The Rending of the Veil, c.1867-68. Watercolour and gouache on paper, 24¼ x 30 inches (61.6 x 76.0 cm). Private collection. C.lick on image to enlarge it
This work was shown at the Royal Academy in 1869, his final exhibit at that institution. Scott then exhibited it at the Royal Scottish Academy in 1870, no. 100. The subject is taken from the gospel of St. Matthew, chapter 27, verses 50-51. “Jesus when he had cried again with a loud voice, yielded up the ghost. And, behold, the veil of the temple was rent in twain from the top to the bottom and the earth did quake, and the rocks rent.” In his watercolour Scott chose not to follow the direction of the tear in the veil as indicated in the biblical text. The Crucifixion is shown in the background to the upper right. Scott made an attempt to render the high priest’s garments and accessories archeologically correct by following descriptions set out in Leviticus. Hiliary Morgan [Underwood] has suggested that the religious meaning of the painting should be understood in terms of typological symbolism. “The sacrifice of the lamb on the altar of the temple prefigures the death of Christ according to Christian theology, but from the moment depicted in the present work, that very death renders such sacrifice unnecessary.” Scott himself explained the subject in a letter to its first owner James Leathart: ”The design represents the moment of Christ dying, the crucifiction being visible through the brass trellis: the Levit and priests are sacrificing the burnt offering of the lamb, the type of Christ, the lightning surrounds this typical act without touching the group” (Pre-Raphaelites, 114).

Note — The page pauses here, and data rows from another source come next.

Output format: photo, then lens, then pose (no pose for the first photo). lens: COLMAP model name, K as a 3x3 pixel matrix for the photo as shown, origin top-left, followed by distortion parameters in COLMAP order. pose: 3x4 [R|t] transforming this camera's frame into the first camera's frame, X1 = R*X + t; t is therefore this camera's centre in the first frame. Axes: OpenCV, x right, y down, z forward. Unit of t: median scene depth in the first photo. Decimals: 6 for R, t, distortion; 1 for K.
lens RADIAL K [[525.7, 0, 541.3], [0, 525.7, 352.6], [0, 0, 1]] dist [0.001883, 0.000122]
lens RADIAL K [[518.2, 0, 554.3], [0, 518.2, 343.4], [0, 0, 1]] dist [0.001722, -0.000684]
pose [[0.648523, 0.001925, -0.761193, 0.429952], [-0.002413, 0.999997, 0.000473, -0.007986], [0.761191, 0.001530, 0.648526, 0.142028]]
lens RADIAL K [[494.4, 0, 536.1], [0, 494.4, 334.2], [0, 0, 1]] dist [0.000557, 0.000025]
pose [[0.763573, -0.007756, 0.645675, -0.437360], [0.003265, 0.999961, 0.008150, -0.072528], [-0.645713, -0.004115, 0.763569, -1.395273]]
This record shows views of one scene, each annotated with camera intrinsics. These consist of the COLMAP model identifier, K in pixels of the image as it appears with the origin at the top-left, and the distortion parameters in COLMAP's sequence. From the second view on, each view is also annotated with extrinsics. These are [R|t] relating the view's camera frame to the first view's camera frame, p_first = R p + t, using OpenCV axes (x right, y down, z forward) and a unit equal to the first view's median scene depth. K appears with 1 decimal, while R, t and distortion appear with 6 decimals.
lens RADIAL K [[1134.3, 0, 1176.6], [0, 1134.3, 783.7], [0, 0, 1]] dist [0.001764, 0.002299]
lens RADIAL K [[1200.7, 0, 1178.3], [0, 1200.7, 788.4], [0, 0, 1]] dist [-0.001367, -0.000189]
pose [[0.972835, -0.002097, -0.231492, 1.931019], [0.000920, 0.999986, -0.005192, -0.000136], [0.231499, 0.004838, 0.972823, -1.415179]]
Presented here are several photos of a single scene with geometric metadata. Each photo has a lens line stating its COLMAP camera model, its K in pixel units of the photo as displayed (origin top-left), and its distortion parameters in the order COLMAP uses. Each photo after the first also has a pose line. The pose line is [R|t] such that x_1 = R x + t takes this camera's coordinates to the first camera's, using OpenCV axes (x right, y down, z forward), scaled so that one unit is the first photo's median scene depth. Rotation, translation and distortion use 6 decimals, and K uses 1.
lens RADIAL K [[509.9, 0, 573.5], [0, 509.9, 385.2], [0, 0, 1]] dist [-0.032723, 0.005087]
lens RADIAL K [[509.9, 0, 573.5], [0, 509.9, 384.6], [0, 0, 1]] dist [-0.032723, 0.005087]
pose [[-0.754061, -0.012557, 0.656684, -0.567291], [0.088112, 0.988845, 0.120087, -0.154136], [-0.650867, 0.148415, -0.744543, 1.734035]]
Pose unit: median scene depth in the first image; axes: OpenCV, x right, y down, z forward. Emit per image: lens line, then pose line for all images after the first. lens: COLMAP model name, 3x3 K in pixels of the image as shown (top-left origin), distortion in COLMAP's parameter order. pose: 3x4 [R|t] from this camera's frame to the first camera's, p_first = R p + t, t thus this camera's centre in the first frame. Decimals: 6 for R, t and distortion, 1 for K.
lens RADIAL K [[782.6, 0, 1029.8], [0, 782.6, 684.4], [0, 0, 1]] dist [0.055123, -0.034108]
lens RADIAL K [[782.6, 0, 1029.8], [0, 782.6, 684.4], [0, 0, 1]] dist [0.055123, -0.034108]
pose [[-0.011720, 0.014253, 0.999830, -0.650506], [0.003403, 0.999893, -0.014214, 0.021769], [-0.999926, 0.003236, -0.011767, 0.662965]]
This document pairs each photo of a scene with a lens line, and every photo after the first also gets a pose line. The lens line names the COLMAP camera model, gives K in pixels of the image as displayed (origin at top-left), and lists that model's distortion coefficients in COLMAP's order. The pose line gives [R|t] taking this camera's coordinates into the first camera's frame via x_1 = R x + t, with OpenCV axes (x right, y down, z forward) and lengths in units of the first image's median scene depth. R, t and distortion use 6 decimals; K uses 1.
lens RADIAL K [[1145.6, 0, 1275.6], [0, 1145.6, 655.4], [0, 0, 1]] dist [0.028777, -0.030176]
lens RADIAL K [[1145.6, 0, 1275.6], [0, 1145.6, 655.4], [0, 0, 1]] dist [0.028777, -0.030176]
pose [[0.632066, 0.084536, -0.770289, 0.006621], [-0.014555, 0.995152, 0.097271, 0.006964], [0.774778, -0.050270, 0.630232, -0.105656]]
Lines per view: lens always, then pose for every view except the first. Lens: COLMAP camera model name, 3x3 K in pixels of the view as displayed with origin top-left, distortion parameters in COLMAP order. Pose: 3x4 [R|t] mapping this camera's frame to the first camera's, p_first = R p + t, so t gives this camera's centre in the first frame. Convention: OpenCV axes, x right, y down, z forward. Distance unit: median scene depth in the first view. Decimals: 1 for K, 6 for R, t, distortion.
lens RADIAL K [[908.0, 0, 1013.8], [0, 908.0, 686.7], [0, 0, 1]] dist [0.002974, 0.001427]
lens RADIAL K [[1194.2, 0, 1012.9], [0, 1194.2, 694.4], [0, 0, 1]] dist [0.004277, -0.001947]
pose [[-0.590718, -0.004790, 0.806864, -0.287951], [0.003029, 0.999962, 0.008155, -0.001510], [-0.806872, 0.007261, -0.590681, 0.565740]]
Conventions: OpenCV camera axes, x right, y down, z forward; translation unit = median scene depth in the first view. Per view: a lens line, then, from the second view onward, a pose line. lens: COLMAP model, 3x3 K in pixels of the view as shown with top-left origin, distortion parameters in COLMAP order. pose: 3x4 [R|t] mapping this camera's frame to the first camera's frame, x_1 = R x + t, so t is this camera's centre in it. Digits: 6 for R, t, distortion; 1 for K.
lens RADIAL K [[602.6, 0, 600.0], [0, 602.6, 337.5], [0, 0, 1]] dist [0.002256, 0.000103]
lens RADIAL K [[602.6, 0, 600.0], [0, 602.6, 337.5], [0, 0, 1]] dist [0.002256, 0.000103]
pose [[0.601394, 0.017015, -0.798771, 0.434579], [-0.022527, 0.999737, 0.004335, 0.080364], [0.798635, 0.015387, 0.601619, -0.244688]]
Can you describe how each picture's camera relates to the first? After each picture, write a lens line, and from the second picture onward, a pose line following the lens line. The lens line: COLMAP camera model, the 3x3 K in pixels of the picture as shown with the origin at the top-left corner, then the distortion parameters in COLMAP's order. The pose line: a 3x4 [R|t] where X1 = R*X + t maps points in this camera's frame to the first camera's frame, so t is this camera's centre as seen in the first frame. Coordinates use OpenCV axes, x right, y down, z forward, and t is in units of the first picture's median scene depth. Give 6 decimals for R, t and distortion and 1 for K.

This subject began as a pen-and-ink drawing that Scott sent to Leathart in 1861 in the hope that he would commission a finished watercolour based on this design. Scott did not complete the finished watercolour until the winter of 1867-68, however. On March 21, 1870 Scott wrote a letter to Leathart saying the watercolour was currently on exhibition at the Scottish Academy with no direct offer on it. Scott described it as his “best watercolour” and Leathart finally agreed to buy it in exchange for several other paintings by Scott in his collection and the sum of £50. D. G. Rossetti praised the work and referred to it as “greased lightning”. This watercolour was also greatly admired by Algernon Swinburne. In a letter to Alice Boyd of March 1891 he writes: “I am very glad to hear he made an etching from ‘The Rending of the Veil’, and I look forward eagerly to the chance of receiving a copy…I always thought it the most sublime and nobly imaginative of all his designs known to me.” (36.) The etching was one of seventeen etchings by Scott for an illustrated Bible published by A. Fullerton & Co., Edinburgh and New York, in 1865-66.
Bibliography
Fredeman, William E. “A Pre-Raphaelite Gazette: The Penkill Letters of Arthur Hughes to William Bell Scott and Alice Boyd, 1886-1897.” Bulletin of the John Rylands Library, Manchester, 50, No. 1, (1967) .
Morgan, Hiliary. Burne-Jones, The Pre-Raphaelites and Their Century, Vol. I, London: Peter Nahum, 1989, (cat. 28, 47).
Pre-Raphaelites. Painters and Patrons in the North East. Newcastle: Laing Art Gallery, 1989.